Sodium Bis(trimethylsily)amide and Lithium Diisopropylamide in Deprotection of Alkyl Aryl Ethers: α-Effect of Silicon
Hwu, Jih Ru,Wong, Fung Fuh,Huang, Jiann-Jyh,Tsay, Shwu-Chen
, p. 4097 - 4104 (2007/10/03)
Removal of methyl, benzyl, and methylene groups from alkyl aryl ethers is among the most popular deprotecting methods in organic synthesis. Alkali organoamides NaN(SiMe3)2 and LiN(i-Pr)2, often used as organic bases, have been developed as efficient deprotecting agents.

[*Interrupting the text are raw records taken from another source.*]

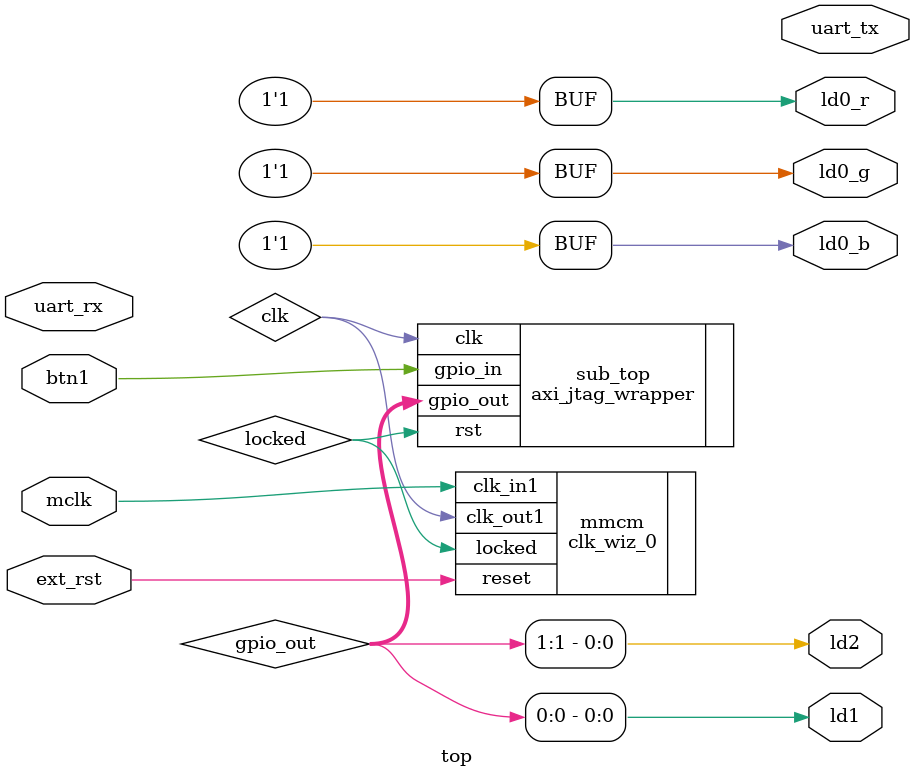
<source format=sv>
module top(
    input mclk, ext_rst,    //12MHz clk(L17) is mclk, btn0(A18) is ext_rst
    output ld1,ld2,ld0_r,ld0_g,ld0_b,   //on board leds
    input uart_rx,  //J17
    output uart_tx, //J18
    input btn1 //B18
    );
    logic clk,locked;
    logic [1:0]gpio_out;
    assign ld1=gpio_out[0];
    assign ld2=gpio_out[1];
    assign ld0_r=1;
    assign ld0_g=1;
    assign ld0_b=1;
    
    clk_wiz_0 mmcm(
        .clk_out1(clk),     // output clk_out1
        .reset(ext_rst), // input reset
        .locked(locked),       // output locked
        .clk_in1(mclk)
    );
    
    axi_jtag_wrapper sub_top(
        .clk(clk),
        .rst(locked),
        .gpio_in(btn1),
        .gpio_out(gpio_out)
    );
    assign uart_tx=uart_tx;
    
    /*
    uart2axi_gpio_wrapper sub_top(
        .clk(clk),
        .rst(locked),
        .gpio_in(btn1),
        .gpio_out(gpio_out),
        .uart_rx(uart_rx),
        .uart_tx(uart_tx)
    );
    */
endmodule

</source>
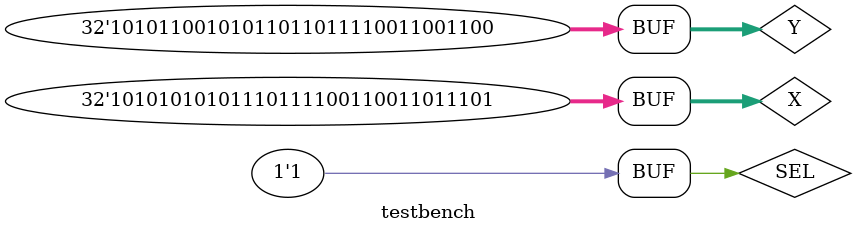
<source format=v>
module testbench;
    reg [0:31] X;
    reg [0:31] Y;
    reg SEL;
    wire [0:31] Z;

    mux2to1_32bit MUX2TO1_32BIT (.X(X), .Y(Y), .sel(SEL), .Z(Z));
    
    initial begin
        $monitor("x=%h y=%h sel=%b z=%h",X,Y,SEL,Z);

        #0 X = 32'hAABBCCDD; Y = 32'h00112233; SEL = 1'b0;
        #1 X = 32'h12312344; Y = 32'h67890ABC; SEL = 1'b1;
        #1 X = 32'hAABBCCDD; Y = 32'h00112233; SEL = 1'b0;
        #1 X = 32'hAABBCCDD; Y = 32'hACADBCCC; SEL = 1'b1;


    end
endmodule // testbench
</source>
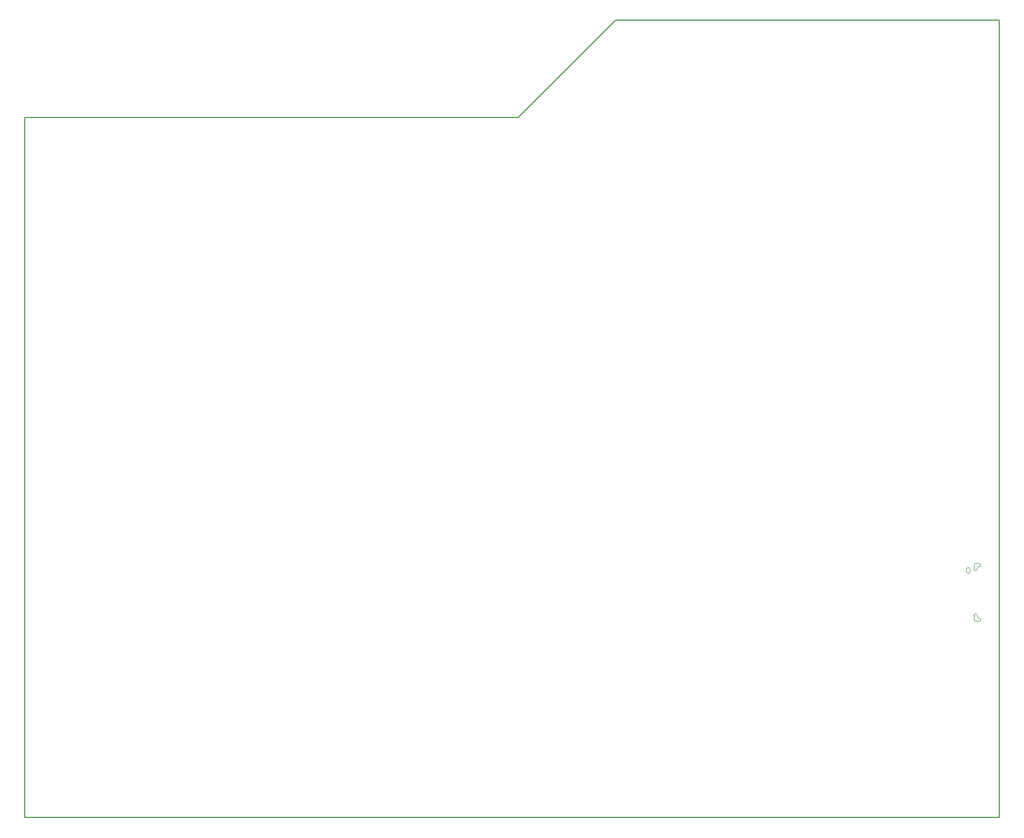
<source format=gm1>
G04*
G04 #@! TF.GenerationSoftware,Altium Limited,Altium Designer,24.5.1 (21)*
G04*
G04 Layer_Color=16711935*
%FSLAX25Y25*%
%MOIN*%
G70*
G04*
G04 #@! TF.SameCoordinates,BF01A39B-E5BE-45C2-AD7E-2E88940229C6*
G04*
G04*
G04 #@! TF.FilePolarity,Positive*
G04*
G01*
G75*
%ADD168C,0.00000*%
%ADD169C,0.00591*%
D168*
X609842Y161713D02*
G03*
X608602Y160472I0J-1240D01*
G01*
X611083D02*
G03*
X609842Y161713I-1240J0D01*
G01*
Y157972D02*
G03*
X611083Y159213I0J1240D01*
G01*
X608602D02*
G03*
X609842Y157972I1240J0D01*
G01*
X613583Y127992D02*
G03*
X614567Y127008I984J0D01*
G01*
X614665Y131732D02*
G03*
X613583Y130650I0J-1083D01*
G01*
X615748Y130650D02*
G03*
X614665Y131732I-1083J0D01*
G01*
X615748Y130157D02*
G03*
X616929Y128976I1181J0D01*
G01*
X617913Y127992D02*
G03*
X616929Y128976I-984J0D01*
G01*
Y127008D02*
G03*
X617913Y127992I0J984D01*
G01*
X614567Y164331D02*
G03*
X613583Y163347I0J-984D01*
G01*
Y160689D02*
G03*
X614665Y159606I1083J0D01*
G01*
X614665D02*
G03*
X615748Y160689I0J1083D01*
G01*
X616929Y162362D02*
G03*
X615748Y161181I0J-1181D01*
G01*
X616929Y162362D02*
G03*
X617913Y163347I0J984D01*
G01*
D02*
G03*
X616929Y164331I-984J0D01*
G01*
X611083Y159213D02*
Y160472D01*
X608602Y159213D02*
Y160472D01*
X613583Y127992D02*
Y130650D01*
X615748Y130157D02*
Y130650D01*
X614567Y127008D02*
X616929D01*
X613583Y160689D02*
Y163347D01*
X615748Y160689D02*
Y161181D01*
X614567Y164331D02*
X616929D01*
D169*
X-0Y452756D02*
X0Y0D01*
X381890Y515748D02*
X629921Y515748D01*
X318898Y452756D02*
X381890Y515748D01*
X-0Y452756D02*
X318898D01*
X0Y0D02*
X629921D01*
X629921Y515748D02*
X629921Y0D01*
M02*

</source>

Treatment of aryl methyl ethers with 1.5 equiv of NaN(SiMe3)2 or LiN(i-Pr)2 in THF and 1,3-dimethyl-2-imidazolidinone in a sealed tube at 185 °C produced the corresponding phenol derivatives in good to excellent yields (80-97percent). Removal of the methylene unit from benzodioxole derivatives was also accomplished by use of 2.5 equiv of these alkali organoamides. The corresponding catechols were obtained in 93-99percent yields. The activity of NaN(SiMe3)2 was proven lower than that of LiN(i-Pr)2; it is due to the steric congestion and the α-stabilizing effect of the silyl groups. Thus selective mono-O-demethylation of o-dimethoxybenzenes can be achieved by the use of NaN(SiMe3)2 but not LiN(i-Pr)2. O-Debenzylation of aryl benzyl ethers, however, can be accomplished by the use of LiN(i-Pr)2.